More telling is the unprecedented scramble to reach those numbers. Even hobbled, in exile or behind bars, Putin’s adversaries have succeeded in forcing the Kremlin to pull every lever to guarantee the desired outcome. That’s ranged from the relentless campaign against Navalny and his organization to the crackdown on independent media and “foreign agents.” The vote was stretched over three days, a pandemic measure that helps bring out loyal groups like the elderly and makes monitors’ jobs harder. There have been moments of farce too, as with lookalike spoiler candidates in St. Petersburg when two clone Boris Vishnevskys registered to compete with the original oppositionist. 

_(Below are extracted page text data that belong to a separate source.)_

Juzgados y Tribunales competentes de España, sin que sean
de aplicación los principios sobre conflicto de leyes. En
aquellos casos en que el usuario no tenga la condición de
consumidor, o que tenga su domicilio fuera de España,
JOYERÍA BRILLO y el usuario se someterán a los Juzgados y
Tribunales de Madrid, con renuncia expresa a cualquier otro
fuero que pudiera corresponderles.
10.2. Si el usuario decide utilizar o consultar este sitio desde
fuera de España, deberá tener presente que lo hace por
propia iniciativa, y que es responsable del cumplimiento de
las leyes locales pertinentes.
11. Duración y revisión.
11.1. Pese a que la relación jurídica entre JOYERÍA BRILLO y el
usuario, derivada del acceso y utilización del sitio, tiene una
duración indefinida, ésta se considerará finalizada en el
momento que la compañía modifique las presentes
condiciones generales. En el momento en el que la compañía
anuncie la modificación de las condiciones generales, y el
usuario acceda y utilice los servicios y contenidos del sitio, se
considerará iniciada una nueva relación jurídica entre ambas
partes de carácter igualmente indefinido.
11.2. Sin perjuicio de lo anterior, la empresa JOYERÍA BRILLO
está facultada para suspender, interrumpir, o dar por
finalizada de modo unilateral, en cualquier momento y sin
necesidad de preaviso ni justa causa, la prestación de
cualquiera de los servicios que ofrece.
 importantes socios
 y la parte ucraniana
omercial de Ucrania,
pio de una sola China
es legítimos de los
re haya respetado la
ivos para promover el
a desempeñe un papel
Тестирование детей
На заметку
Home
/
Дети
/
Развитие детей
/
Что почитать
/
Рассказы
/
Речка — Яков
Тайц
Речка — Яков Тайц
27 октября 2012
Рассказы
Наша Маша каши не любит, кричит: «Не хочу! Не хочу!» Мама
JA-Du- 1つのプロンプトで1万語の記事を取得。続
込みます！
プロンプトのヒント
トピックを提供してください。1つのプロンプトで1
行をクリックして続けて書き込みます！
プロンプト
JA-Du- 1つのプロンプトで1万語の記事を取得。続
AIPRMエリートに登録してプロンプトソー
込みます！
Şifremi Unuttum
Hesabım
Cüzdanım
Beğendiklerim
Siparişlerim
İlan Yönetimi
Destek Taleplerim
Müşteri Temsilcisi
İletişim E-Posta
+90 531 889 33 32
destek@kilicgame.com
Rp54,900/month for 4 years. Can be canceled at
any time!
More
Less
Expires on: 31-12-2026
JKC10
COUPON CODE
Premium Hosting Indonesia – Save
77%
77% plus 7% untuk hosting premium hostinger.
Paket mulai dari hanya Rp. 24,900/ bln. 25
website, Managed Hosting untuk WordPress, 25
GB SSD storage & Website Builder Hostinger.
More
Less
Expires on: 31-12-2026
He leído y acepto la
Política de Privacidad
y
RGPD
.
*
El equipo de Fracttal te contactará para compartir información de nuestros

The past few days have brought the predictable proliferation of reports of irregularities, as videos of ballot-stuffing circulate on social media. Independent monitor Golos recorded nearly 5,000 possible violations, double the number reported in the vote five years ago.

Despite all that, mass protest looks unlikely, and that’s a blow for Navalny’s team. Even a brewing dispute over the role of e-voting in Moscow — where the Communist Party and others have questioned last-minute swings for United Russia once electronic votes were added — is unlikely to prompt a repeat of 2011, when allegations of fraud triggered mass demonstrations. The repressive nature of the state in 2021 has dramatically increased the stakes for regular citizens. That doesn’t mean that this campaign’s huge cost will not prove troublesome for a government that is not yet ready to give up on elections and other democratic fig leaves. No wonder the government finds excesses like the trio of Vishnevskys irksome.

Another potential alloying factor here is the success of the Communist Party, which has added the largest number of seats compared to 2016. A tame opposition long tolerated by the Kremlin, it has increasingly vocal young firebrands and gained in this ballot where United Russia faltered, including in the vast Siberian region of Yakutia. A general mobilization of the opposition appears to have made the difference, though political analyst Andras Toth-Czifra points out that it is less clear whether this translates into a more combative party in practice, given divisions between those at the center more eager to compromise and the rest.

The Kremlin’s fate in 2021 does not directly determine 2024’s presidential race, not least because of Putin’s far higher personal popularity. It was still a testing ground for mechanisms from e-voting to internet controls. All will be reappearing.

This column does not necessarily reflect the opinion of the editorial board or Bloomberg LP and its owners.

Clara Ferreira Marques is a Bloomberg Opinion columnist covering commodities and environmental, social and governance issues. Previously, she was an associate editor for Reuters Breakingviews, and editor and correspondent for Reuters in Singapore, India, the U.K., Italy and Russia.